• _Text for analysis_
----
Purpose of the Study:

  • To design, develop, and characterize pentoxifylline-loaded floating microballoons.
  • To enhance the gastric residence time of pentoxifylline using floating microballoon technology.

Main Methods:

  • Pentoxifylline microballoons prepared using solvent evaporation technique with HPMC K4M and ethyl cellulose (EC).
  • Characterization included particle size, surface morphology, production yield, loading efficiency, buoyancy, and in vitro drug release.
  • Drug release data analyzed using kinetic models to determine diffusion patterns.

Main Results:

  • Higher polymer concentrations (HPMC K4M, EC) increased particle size, loading efficiency, and buoyancy.
  • Increased polymer content significantly retarded pentoxifylline release.
  • Optimized formulation (F3) showed particle size of 104.0 ± 2.87 µm, yield of 80.89 ± 2.24%, loading efficiency of 77.85 ± 0.61%, buoyancy of 77.52 ± 2.04%, and 82.21 ± 1.29% in vitro release.
  • Drug release followed anomalous (non-Fickian) diffusion kinetics.

Conclusions:

  • The developed floating microballoons successfully prolonged pentoxifylline release.
  • Formulation composition, particularly the ratio of HPMC K4M to EC, significantly impacts drug release kinetics.
  • This technology holds promise for improving oral drug delivery by extending gastric residence time.
----
• _Stored data_
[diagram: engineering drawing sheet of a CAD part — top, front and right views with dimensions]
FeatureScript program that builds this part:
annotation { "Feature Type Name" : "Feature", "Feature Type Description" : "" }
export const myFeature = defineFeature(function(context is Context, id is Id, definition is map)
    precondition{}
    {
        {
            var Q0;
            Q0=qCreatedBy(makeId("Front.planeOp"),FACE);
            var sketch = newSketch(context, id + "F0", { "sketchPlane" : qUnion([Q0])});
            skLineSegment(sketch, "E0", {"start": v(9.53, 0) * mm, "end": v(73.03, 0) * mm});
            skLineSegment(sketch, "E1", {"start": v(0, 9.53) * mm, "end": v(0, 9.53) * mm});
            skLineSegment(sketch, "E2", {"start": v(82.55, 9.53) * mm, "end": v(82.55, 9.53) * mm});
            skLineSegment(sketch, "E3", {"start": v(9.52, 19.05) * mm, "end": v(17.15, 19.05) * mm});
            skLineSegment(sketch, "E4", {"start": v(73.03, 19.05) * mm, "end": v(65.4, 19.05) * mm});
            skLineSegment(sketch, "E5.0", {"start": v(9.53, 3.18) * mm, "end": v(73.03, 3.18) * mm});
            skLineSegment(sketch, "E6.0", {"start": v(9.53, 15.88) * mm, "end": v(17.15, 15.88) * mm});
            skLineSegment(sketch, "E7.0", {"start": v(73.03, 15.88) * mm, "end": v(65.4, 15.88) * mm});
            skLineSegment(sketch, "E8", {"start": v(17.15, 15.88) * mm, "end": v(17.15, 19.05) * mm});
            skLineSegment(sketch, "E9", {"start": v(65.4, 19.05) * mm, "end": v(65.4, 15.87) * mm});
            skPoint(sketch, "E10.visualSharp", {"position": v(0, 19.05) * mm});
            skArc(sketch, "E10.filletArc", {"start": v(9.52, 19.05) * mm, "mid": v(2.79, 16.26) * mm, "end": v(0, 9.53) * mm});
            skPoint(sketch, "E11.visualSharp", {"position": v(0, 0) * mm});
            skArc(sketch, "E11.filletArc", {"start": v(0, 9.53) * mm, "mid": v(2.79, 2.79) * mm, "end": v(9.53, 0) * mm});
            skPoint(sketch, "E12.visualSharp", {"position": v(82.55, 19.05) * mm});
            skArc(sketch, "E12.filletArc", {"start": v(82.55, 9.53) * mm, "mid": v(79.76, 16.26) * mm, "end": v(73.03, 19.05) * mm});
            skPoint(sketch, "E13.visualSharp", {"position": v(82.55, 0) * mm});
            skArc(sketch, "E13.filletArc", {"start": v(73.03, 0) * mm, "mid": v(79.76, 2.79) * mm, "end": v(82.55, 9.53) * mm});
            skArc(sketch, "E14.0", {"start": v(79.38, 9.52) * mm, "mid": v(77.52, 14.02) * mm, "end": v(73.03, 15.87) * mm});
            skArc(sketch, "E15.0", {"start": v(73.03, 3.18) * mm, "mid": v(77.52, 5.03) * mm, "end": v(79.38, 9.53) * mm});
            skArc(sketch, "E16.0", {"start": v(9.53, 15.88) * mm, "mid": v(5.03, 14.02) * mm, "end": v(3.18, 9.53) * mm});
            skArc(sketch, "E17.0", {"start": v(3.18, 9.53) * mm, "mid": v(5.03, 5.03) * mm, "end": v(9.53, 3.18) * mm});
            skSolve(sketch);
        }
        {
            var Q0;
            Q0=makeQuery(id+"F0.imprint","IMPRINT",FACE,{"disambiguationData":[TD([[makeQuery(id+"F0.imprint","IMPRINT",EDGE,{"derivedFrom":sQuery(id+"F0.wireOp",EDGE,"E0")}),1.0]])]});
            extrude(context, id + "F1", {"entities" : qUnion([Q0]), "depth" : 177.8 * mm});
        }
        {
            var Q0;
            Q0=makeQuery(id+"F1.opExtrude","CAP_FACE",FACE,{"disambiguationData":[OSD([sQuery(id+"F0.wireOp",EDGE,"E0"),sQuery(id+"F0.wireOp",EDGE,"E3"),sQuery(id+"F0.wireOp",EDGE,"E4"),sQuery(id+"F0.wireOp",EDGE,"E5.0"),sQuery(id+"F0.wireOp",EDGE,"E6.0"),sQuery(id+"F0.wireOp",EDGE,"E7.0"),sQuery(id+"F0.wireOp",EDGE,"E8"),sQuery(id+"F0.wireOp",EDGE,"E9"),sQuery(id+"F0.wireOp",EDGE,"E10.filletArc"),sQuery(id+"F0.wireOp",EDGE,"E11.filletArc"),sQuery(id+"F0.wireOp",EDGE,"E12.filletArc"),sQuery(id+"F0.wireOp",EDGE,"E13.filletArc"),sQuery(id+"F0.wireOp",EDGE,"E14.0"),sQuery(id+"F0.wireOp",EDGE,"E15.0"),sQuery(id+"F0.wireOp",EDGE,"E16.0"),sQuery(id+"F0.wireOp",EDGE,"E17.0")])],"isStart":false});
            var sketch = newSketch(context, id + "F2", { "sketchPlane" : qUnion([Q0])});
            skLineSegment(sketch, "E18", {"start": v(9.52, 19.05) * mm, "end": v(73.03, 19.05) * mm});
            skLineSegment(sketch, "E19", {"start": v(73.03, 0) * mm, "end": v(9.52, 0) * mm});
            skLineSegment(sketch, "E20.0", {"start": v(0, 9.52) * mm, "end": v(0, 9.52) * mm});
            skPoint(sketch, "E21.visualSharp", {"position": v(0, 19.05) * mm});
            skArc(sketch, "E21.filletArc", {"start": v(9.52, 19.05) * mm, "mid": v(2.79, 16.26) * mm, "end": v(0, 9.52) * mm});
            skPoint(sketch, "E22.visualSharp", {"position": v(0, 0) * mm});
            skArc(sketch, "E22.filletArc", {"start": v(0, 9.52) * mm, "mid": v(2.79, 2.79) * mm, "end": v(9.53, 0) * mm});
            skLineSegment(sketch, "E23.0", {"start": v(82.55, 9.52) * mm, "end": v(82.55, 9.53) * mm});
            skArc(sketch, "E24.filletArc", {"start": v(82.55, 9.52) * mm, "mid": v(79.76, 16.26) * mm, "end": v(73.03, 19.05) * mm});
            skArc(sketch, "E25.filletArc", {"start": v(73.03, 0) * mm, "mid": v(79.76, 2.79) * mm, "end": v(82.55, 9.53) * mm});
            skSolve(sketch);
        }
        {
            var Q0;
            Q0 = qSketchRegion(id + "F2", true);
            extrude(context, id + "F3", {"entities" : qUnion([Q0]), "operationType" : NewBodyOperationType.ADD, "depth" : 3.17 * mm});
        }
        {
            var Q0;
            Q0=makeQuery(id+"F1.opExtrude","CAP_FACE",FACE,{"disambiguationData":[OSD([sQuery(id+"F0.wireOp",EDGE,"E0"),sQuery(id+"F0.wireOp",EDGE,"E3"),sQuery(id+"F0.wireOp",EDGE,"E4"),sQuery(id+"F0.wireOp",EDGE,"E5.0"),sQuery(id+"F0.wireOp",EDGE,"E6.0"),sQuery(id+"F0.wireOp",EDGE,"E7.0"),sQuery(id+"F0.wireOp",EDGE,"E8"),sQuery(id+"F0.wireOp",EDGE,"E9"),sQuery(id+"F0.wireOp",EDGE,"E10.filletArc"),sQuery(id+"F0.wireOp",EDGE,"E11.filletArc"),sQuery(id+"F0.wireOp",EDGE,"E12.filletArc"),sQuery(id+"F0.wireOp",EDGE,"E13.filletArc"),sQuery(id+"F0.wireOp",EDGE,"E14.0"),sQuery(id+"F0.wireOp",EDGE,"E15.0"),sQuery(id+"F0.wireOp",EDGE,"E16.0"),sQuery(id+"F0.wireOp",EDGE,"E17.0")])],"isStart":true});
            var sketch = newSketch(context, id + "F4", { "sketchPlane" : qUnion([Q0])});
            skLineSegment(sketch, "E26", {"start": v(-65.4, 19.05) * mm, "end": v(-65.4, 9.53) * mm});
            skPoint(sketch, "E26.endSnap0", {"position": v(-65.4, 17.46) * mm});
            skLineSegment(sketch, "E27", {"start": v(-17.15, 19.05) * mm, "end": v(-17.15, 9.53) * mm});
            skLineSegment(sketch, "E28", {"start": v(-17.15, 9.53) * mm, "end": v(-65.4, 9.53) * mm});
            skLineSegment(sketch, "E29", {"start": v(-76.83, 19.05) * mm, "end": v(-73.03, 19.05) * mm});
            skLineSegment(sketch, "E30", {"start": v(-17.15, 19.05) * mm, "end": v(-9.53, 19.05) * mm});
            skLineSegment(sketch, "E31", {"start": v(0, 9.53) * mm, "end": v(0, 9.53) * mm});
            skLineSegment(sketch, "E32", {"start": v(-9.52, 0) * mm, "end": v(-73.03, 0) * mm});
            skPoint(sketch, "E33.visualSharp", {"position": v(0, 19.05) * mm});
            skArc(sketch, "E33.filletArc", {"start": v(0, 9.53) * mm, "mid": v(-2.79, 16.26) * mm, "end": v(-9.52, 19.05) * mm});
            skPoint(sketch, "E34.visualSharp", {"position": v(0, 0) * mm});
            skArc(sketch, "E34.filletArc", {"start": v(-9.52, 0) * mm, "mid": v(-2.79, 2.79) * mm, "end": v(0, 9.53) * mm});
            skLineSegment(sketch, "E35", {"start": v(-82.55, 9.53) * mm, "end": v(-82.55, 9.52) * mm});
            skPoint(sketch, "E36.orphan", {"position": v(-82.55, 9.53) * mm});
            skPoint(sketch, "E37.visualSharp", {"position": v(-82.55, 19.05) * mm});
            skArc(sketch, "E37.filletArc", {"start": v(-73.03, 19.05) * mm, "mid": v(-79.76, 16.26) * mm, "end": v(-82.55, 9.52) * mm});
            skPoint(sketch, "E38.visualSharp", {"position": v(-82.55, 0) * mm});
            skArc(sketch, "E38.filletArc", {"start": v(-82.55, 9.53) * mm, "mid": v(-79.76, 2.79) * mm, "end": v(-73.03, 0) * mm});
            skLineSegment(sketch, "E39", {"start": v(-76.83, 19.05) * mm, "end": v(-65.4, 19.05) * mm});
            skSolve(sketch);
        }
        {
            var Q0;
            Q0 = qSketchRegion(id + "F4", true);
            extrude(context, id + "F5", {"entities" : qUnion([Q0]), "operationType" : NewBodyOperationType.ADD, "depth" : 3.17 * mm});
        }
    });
----
• _Study questions_
a – Answer from the study summary:
(i) What technique was used to prepare the pentoxifylline microballoons?
(ii) What kind of diffusion kinetics did drug release follow?
(iii) Which formulation was the optimized one?
b – Reproduce the study summary word for word, starting at "Purpose of the" and ending at "ethyl cellulose (EC).".
The lines are not needed for any of this work.

• _Responses to the tasks_
a –
(i) The solvent evaporation technique.
(ii) Anomalous (non-Fickian) diffusion kinetics.
(iii) Formulation F3.

b –
Purpose of the Study:

  • To design, develop, and characterize pentoxifylline-loaded floating microballoons.
  • To enhance the gastric residence time of pentoxifylline using floating microballoon technology.

Main Methods:

  • Pentoxifylline microballoons prepared using solvent evaporation technique with HPMC K4M and ethyl cellulose (EC).